Das religiöse Leben der Frauen umfasst auch die alltäglichen Pflichten, die als Mizwot bezeichnet werden. So sind es die Frauen, die die Kerzen vor Beginn des Schabbats entzünden und sich um die Erziehung und Bildung des Nachwuchses kümmern. Aus historischer Sicht ist dies bedeutsam, da die Pflicht zur Kindererziehung bedeutete, dass jüdische Frauen zumindest die Grundlagen des Lesens und Schreibens beherrschen mussten Fähigkeiten, die in früheren Jahrhunderten keineswegs selbstverständlich oder weit verbreitet waren.

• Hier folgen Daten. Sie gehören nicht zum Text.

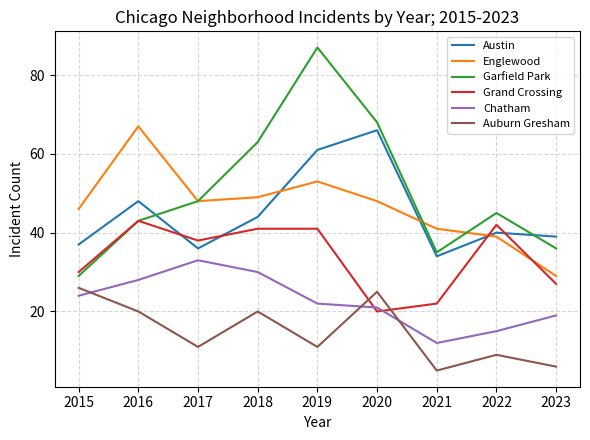

True or false: Garfield Park and Auburn Gresham intersect in this chart.

False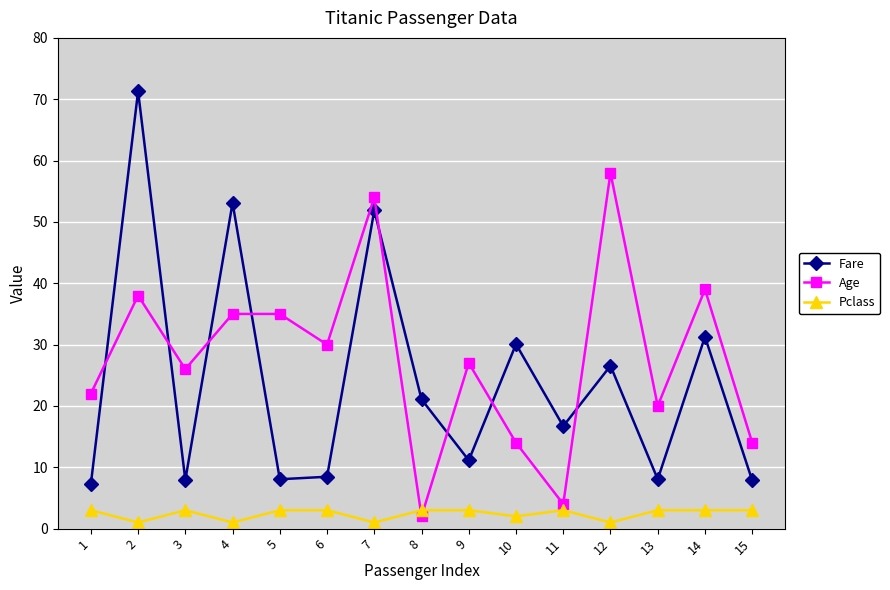

Rank the series by their average value, from lowest to highest.

Pclass, Fare, Age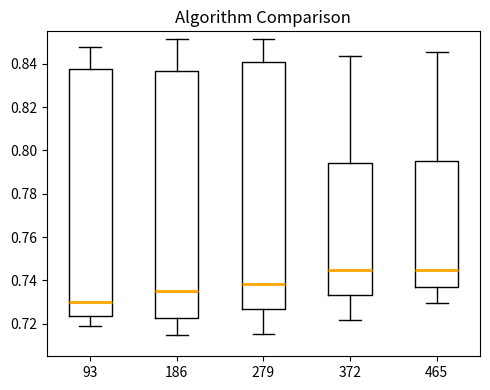

Which box's median line is the lowest?

93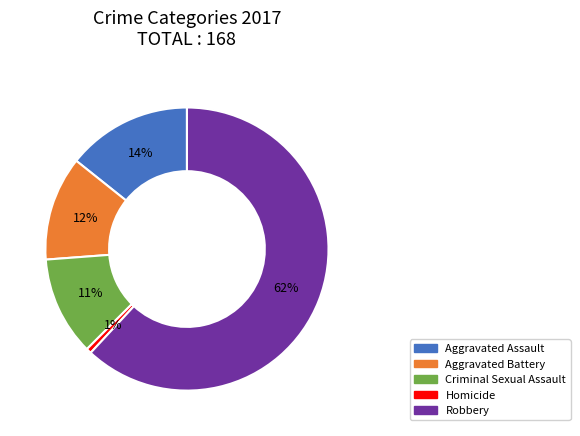

Rank the categories by value from highest to lowest.

Robbery, Aggravated Assault, Aggravated Battery, Criminal Sexual Assault, Homicide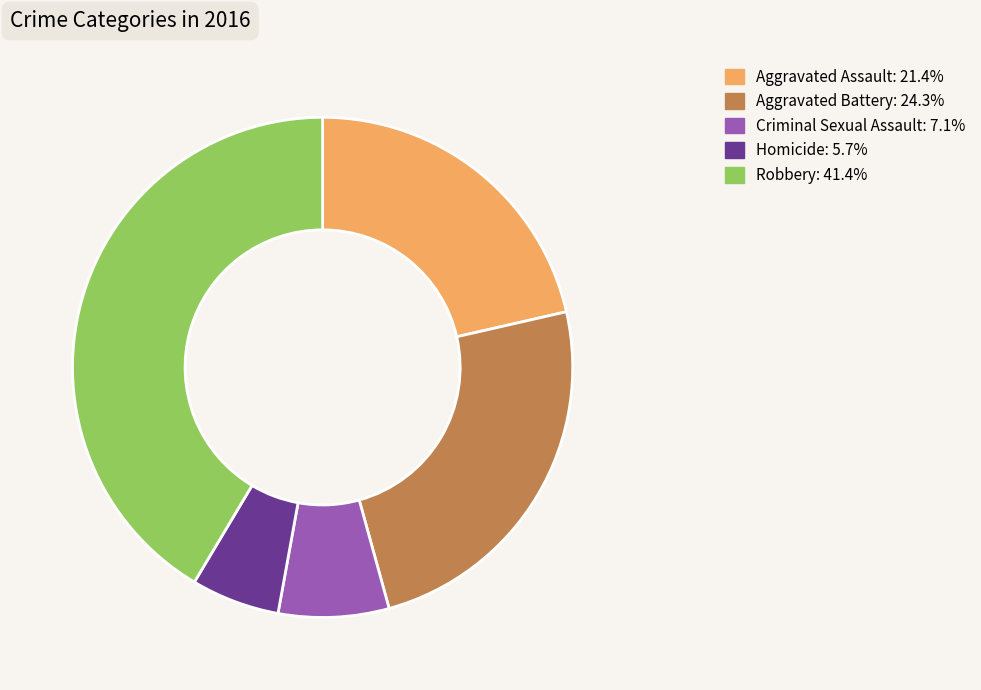

Which has a higher value, Aggravated Battery or Robbery?

Robbery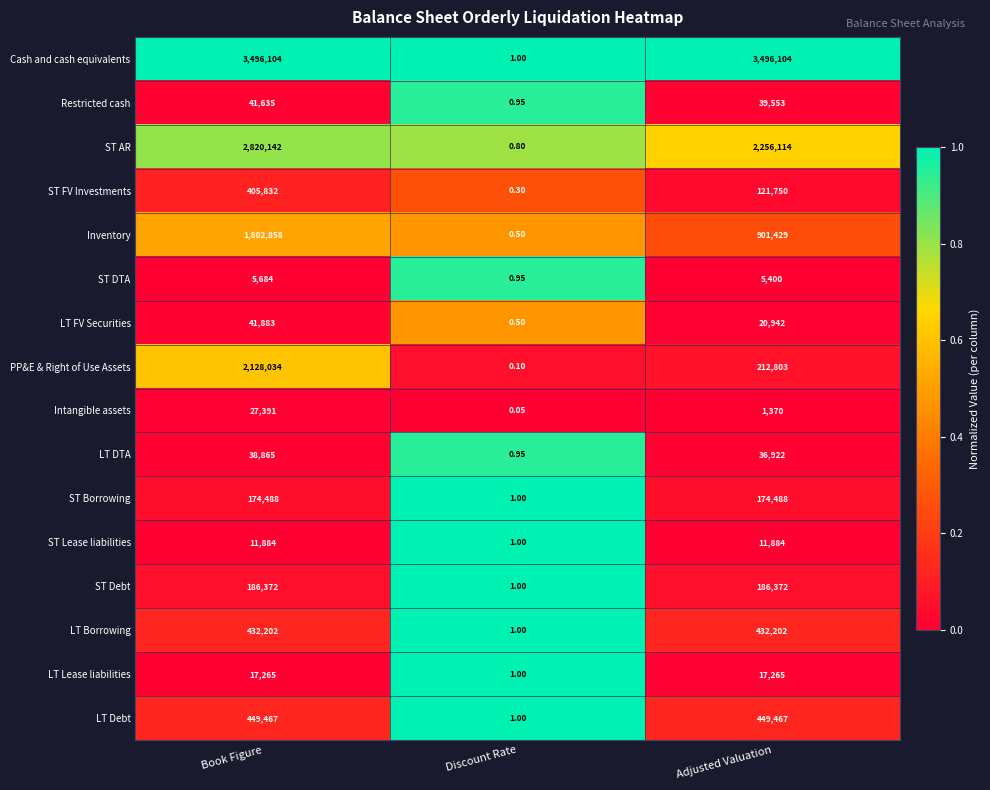

Which series has the widest spread of values?

Cash and cash equivalents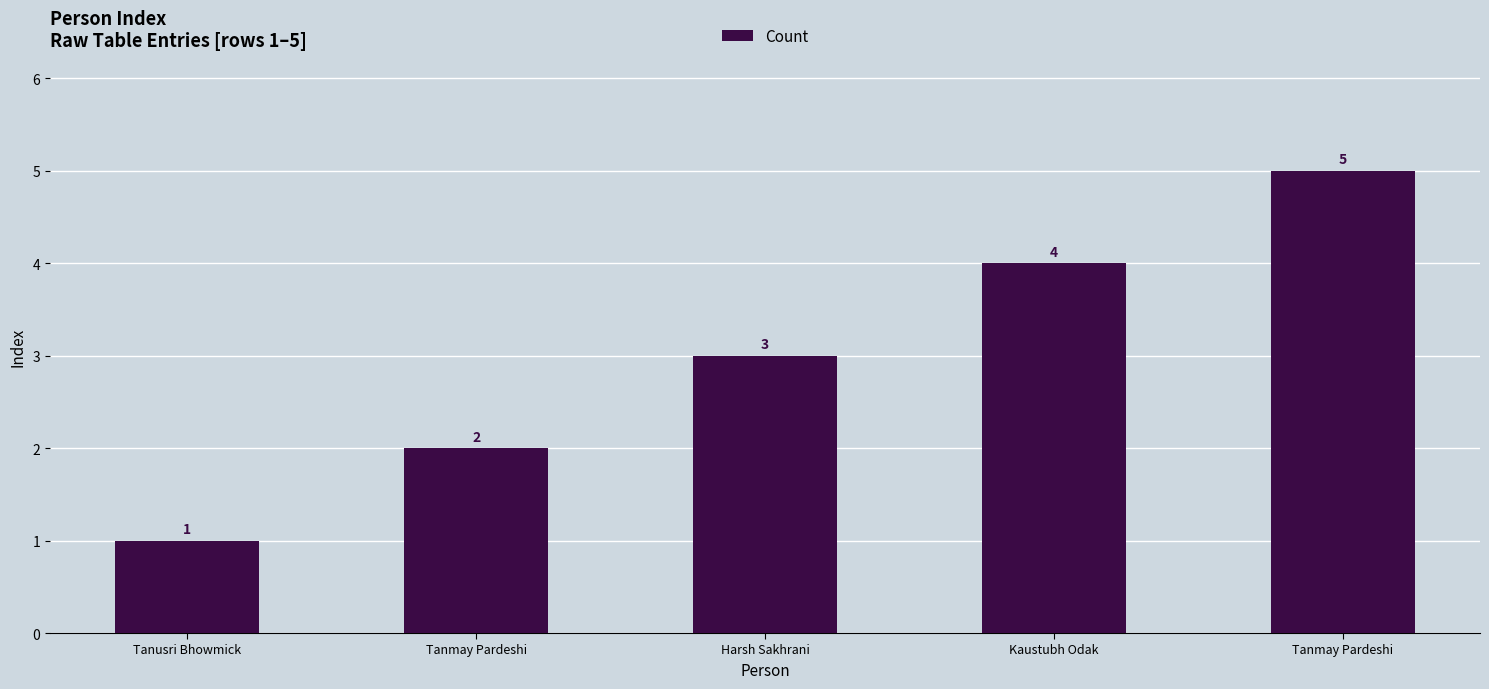

How many bars are there in total?

5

Eine weitere Pflicht ist die Nutzung des Mikwe2 nach der Menstruation. Dies ergibt sich daraus, dass im jüdischen Religionsgesetz der Kontakt mit Blut als ritueller Unreinheit gilt (ähnlich etwa dem Besuch eines Friedhofs, nach dem die Hände gewaschen werden müssen). Es ist wichtig zu bedenken, dass in früheren Zeiten die biologischen Ursachen der Menstruation unbekannt waren, weshalb ihr verschiedene, teilweise sogar dämonische Ursprünge zugeschrieben wurden. Mit der Zeit, durch Fortschritte in Wissen und Verständnis biologischer Prozesse, änderte sich diese Sichtweise, und auch die Art und Bedingungen der rituellen Reinigung wurden angepasst.
Obwohl jüdische Frauen innerhalb ihrer Gemeinschaften über die Jahrhunderte oft etwas größere Freiheiten genossen als Gleichaltrige anderer Religionen (etwa in Bezug auf Bildung oder Scheidungsfragen) lebten sie dennoch in einem breiteren sozialen Kontext, der ihre Rolle beeinflusste. Beispielsweise beschränkte sich bis Ende des 19. Jahrhunderts das öffentliche Engagement jüdischer Frauen in Gleiwitz meist auf Wohltätigkeit und karitative Initiativen. Erst während des Ersten Weltkriegs erhielten sie die Möglichkeit, breiter am öffentlichen und wirtschaftlichen Leben teilzunehmen. Dies hing unter anderem mit der Entwicklung emanzipatorischer Bewegungen zusammen, die schließlich zur Einführung des Frauenwahlrechts in den meisten Ländern kurz nach Kriegsende führten. Gleichzeitig förderte die Zeit des großen Krieges die Entstehung von Organisationen für die Ehefrauen und Mütter gefallener, verwundeter oder vermisster Soldaten.
1 Dynastie bezieht sich in der Regel auf chassidische oder rabbinische Familien und nicht auf königliche oder adlige Familien im allgemeinen Sprachgebrauch.
2 Mikwe – ein rituelles Bad im Judentum, das zur spirituellen und rituellen Reinigung genutzt wird.